As my conspicuous absence from blogging, writing or updating this site indicates, I've been totally busy doing... nothing. JKJKJK. Yes, I am currently unemployed, but I have been keeping busy. Before I finished my contract at the CBC, I wrote another piece for VICE Canada about needing a job and, like, how shitty it is to work in media right now.
"No one is out there saying, “Yo, this is not a reliable or particularly pleasurable path to gainful employment.”
So, I still need a job (and this is why I talked about fear in my previous post: fear of pissing off the people that hire) and I'm still on the fence about making a living as a writer. But, I will still write, because how could I not? This is so much a part of my identity right now it would be like making an entirely new person and I am not so much into abandonment. Instead, I will do as the brilliantly in-touch Margaret Atwood suggested in a recent interview: "Read and read and read and write and write and write. And get a day job."
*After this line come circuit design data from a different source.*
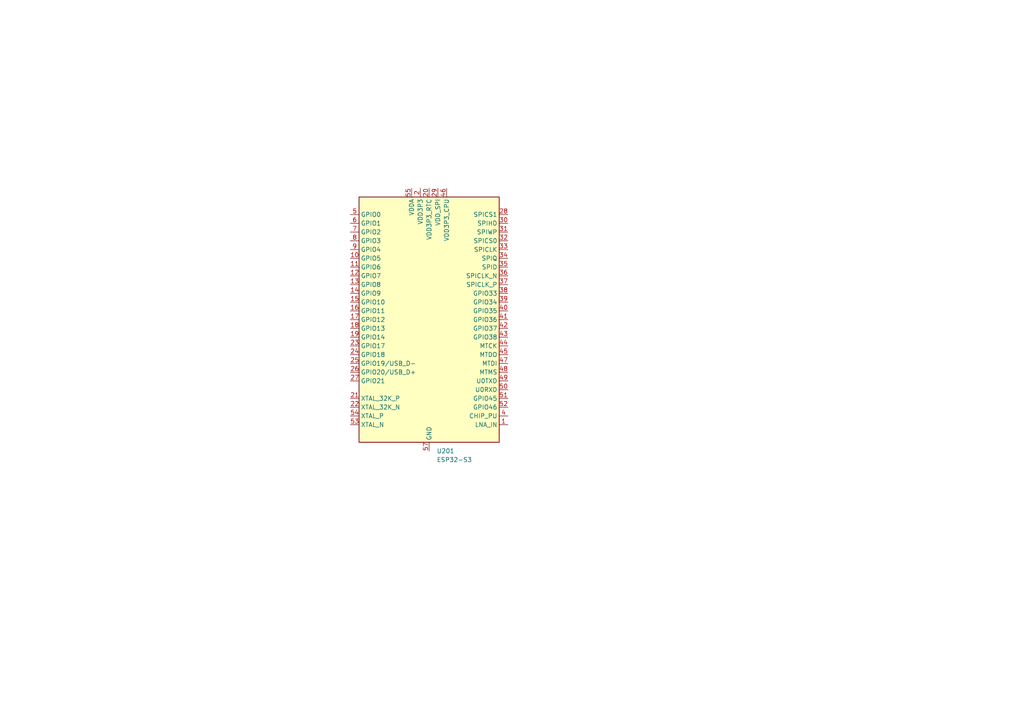
<source format=kicad_sch>
(kicad_sch
	(version 20231120)
	(generator "eeschema")
	(generator_version "8.0")
	(uuid "5e72fef1-4d4c-4c39-adf3-04ca1be0d336")
	(paper "A4")
	
	(symbol
		(lib_id "MCU_Espressif:ESP32-S3")
		(at 124.46 92.71 0)
		(unit 1)
		(exclude_from_sim no)
		(in_bom yes)
		(on_board yes)
		(dnp no)
		(fields_autoplaced yes)
		(uuid "594a67e3-2abe-4310-9e4e-992dd71a1f11")
		(property "Reference" "U201"
			(at 126.6541 130.81 0)
			(effects
				(font
					(size 1.27 1.27)
				)
				(justify left)
			)
		)
		(property "Value" "ESP32-S3"
			(at 126.6541 133.35 0)
			(effects
				(font
					(size 1.27 1.27)
				)
				(justify left)
			)
		)
		(property "Footprint" "Package_DFN_QFN:QFN-56-1EP_7x7mm_P0.4mm_EP4x4mm"
			(at 124.46 140.97 0)
			(effects
				(font
					(size 1.27 1.27)
				)
				(hide yes)
			)
		)
		(property "Datasheet" "https://www.espressif.com/sites/default/files/documentation/esp32-s3_datasheet_en.pdf"
			(at 124.46 92.71 0)
			(effects
				(font
					(size 1.27 1.27)
				)
				(hide yes)
			)
		)
		(property "Description" "Microcontroller, Wi-Fi 802.11b/g/n, Bluetooth, 32bit"
			(at 124.46 92.71 0)
			(effects
				(font
					(size 1.27 1.27)
				)
				(hide yes)
			)
		)
		(pin "52"
			(uuid "98f994fe-28c4-43f1-9276-74f3400f3313")
		)
		(pin "55"
			(uuid "8188e5f9-c96b-4414-85b0-d85022a099b2")
		)
		(pin "11"
			(uuid "b5dad07e-0dfc-4530-9a48-9d18e3ab8c47")
		)
		(pin "17"
			(uuid "6a108085-9cf9-4cfa-a89e-208d6986abd7")
		)
		(pin "20"
			(uuid "f0b58f03-f44d-4540-8c99-e16cf3117de0")
		)
		(pin "1"
			(uuid "42f04fa4-79c2-4f67-9d65-40d1e456492e")
		)
		(pin "2"
			(uuid "b8866109-a541-4845-8356-93a74d351ab0")
		)
		(pin "21"
			(uuid "2bb55d80-99d1-4a63-b0ba-8821b0ec8199")
		)
		(pin "22"
			(uuid "e80d3669-326e-48f7-a513-3b0ba9e29bbc")
		)
		(pin "34"
			(uuid "5914f674-e89d-4953-82c0-9d48be42ab0e")
		)
		(pin "35"
			(uuid "98f3f823-b9da-4c75-aba1-3c3721e248d9")
		)
		(pin "38"
			(uuid "2101a60c-7b02-463a-9240-4036a6d4f300")
		)
		(pin "40"
			(uuid "9786e39c-f572-4083-b2cb-e21638287149")
		)
		(pin "44"
			(uuid "69d33ef0-043d-4273-8773-a332e9309bcb")
		)
		(pin "48"
			(uuid "9ed58220-2e86-46dc-a945-50dd2ca70f0e")
		)
		(pin "4"
			(uuid "647c26d6-ec49-42e8-97f7-f4d51e42f8aa")
		)
		(pin "49"
			(uuid "257408a5-a2ee-4bed-9643-082b88735f6f")
		)
		(pin "46"
			(uuid "ca6bef68-881b-4c45-96ae-7ce587016d6d")
		)
		(pin "10"
			(uuid "12240f6b-7bbe-46cf-9224-dde7488f2dcf")
		)
		(pin "26"
			(uuid "228e92b7-f514-44e1-a4eb-903855b8fe51")
		)
		(pin "37"
			(uuid "4321a191-d490-44b9-9fb7-bd7afde77001")
		)
		(pin "31"
			(uuid "574d5b3a-a0c9-4508-8d47-cda6696862b9")
		)
		(pin "43"
			(uuid "b4fb5c11-4ccb-4615-8234-0147b43d5e8f")
		)
		(pin "45"
			(uuid "4f69399b-5d03-4170-a0cd-43969b754604")
		)
		(pin "18"
			(uuid "5c8f97b9-ca60-4836-9eea-1a466525461c")
		)
		(pin "13"
			(uuid "4342bfc9-6cd8-4f00-9e83-1a4a0390e641")
		)
		(pin "5"
			(uuid "ae1fb265-5a91-484b-9b90-3b7c6324aea6")
		)
		(pin "51"
			(uuid "4c351aab-6da1-4d66-ab85-d08dc49ec354")
		)
		(pin "41"
			(uuid "50b0e0bc-2438-43c9-8daf-d2414bb40500")
		)
		(pin "23"
			(uuid "c9bbba84-d070-4f5d-bbba-2038b56c6f50")
		)
		(pin "29"
			(uuid "f4ae6581-34bb-43b2-a2cc-a837358c81ab")
		)
		(pin "53"
			(uuid "60c42c5a-b99c-40a4-b389-40170f2a7011")
		)
		(pin "32"
			(uuid "116f2cc6-96e9-460e-a4ea-d822e7fc52e4")
		)
		(pin "33"
			(uuid "82c17d6c-ad77-4ee3-8773-83077591ebdb")
		)
		(pin "50"
			(uuid "97c0e151-a4ef-460f-b7a4-e507eb432764")
		)
		(pin "54"
			(uuid "d9913390-3fa8-4625-8861-0e683ecfe7d8")
		)
		(pin "7"
			(uuid "ccf76ac9-f550-4758-8c3b-0c02fa479729")
		)
		(pin "8"
			(uuid "72556ef3-c847-4260-abd9-30c586d76c9b")
		)
		(pin "57"
			(uuid "e32ce5e1-7d1c-4ec9-882c-0b37c67c3d06")
		)
		(pin "9"
			(uuid "a60c059b-e3be-4f3b-8a1c-9c7f0d55ef32")
		)
		(pin "14"
			(uuid "9f1b0017-40f9-4480-91e3-f8394e5daceb")
		)
		(pin "19"
			(uuid "26f72a4d-0535-4db5-b649-7fa1fa70bd98")
		)
		(pin "28"
			(uuid "03b2cfe6-e6d8-47d0-86b7-b33c8d2e14f5")
		)
		(pin "12"
			(uuid "c849ece0-a76f-4934-a4ee-517fe7c71ee2")
		)
		(pin "16"
			(uuid "e52661aa-f84c-4d60-8b59-7250a644bbc9")
		)
		(pin "27"
			(uuid "d134cfbd-05bc-40f1-98cd-7566e32bec78")
		)
		(pin "25"
			(uuid "8aa57788-8db3-4aa0-b62a-bc0da069ae8a")
		)
		(pin "15"
			(uuid "b81c5d3d-b5c2-4862-b370-d7a8e69e8400")
		)
		(pin "47"
			(uuid "d9e40f75-2486-4027-b4f1-3deccfb62c8f")
		)
		(pin "24"
			(uuid "ecd81c7d-daa9-48a0-979c-e4562cb0b941")
		)
		(pin "3"
			(uuid "d3aa9c43-775f-4135-be11-952f86a64ecf")
		)
		(pin "36"
			(uuid "a79fadc2-7ce7-463a-82e4-0c52cc979a4f")
		)
		(pin "56"
			(uuid "1434c5e3-f823-4dc5-b9a7-401832385812")
		)
		(pin "42"
			(uuid "ec1b9f1b-3f93-4aa8-a807-0a321c9aedbc")
		)
		(pin "6"
			(uuid "4f98cfb9-ca44-40bb-abb3-c7e84945e67f")
		)
		(pin "39"
			(uuid "e9345d94-af0a-4ac4-a8b0-a302f91de88d")
		)
		(pin "30"
			(uuid "b0523753-c832-4853-b3d1-bcc669999abc")
		)
		(instances
			(project ""
				(path "/e8c066d4-7b22-41eb-9a02-e1eec398911b/1fcd493e-42a2-47c1-99de-be17a23296ca"
					(reference "U201")
					(unit 1)
				)
			)
		)
	)
)

</source>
In the spirit of writing for the sake of writing, I should express something before I finish this post. My first week being unemployed was very difficult. I woke up with nothing to do. The weather was shit obscuring any hope for an end to this painfully long winter and exacerbating my S.A.D. This caused me to: cry a lot for hours on end, stare listlessly at walls and screens, almost break up with my boyfriend, act generally manic, deplore my existence.
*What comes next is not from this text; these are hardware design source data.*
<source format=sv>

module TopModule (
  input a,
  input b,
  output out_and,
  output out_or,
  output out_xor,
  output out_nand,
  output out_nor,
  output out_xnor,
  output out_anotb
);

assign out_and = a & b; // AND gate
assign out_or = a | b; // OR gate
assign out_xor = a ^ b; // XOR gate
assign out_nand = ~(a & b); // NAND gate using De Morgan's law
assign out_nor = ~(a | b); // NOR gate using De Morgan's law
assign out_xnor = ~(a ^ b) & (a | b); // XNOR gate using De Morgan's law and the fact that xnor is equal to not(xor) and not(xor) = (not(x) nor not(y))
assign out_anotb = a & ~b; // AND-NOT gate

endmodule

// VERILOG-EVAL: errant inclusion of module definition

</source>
This is a mental health alert. Because I have a tendency to dip in and out of depressed states, this was my warning signal. And, in truth, I felt I'd already hit rock bottom so succumbing to the ease of being sad and angry and ditching a relationship because it felt like an easy solution to my problems was an easy way out. I can't live like that. Literally. I've spent too much time being paralyzingly, heartbreakingly sad to not at least try to swerve before a bleak spot. And so I did the simplest thing: the second Monday of unemployment I started a routine. I got up and went to the gym and made sure I had plans for every day of the week to get me out of the house and doing things that weren't just shopping or roaming or coffee dates (though the latter did figure heavily).
This was important for me to say because I've classified it as "funemployment" and a lot of people do, but it's really not fun. Particularly when you have skint savings and aren't eligible for E.I., and when money is a very real concern. But it's during those kinds of moments when checking in with yourself, preserving your sanity, is especially crucial.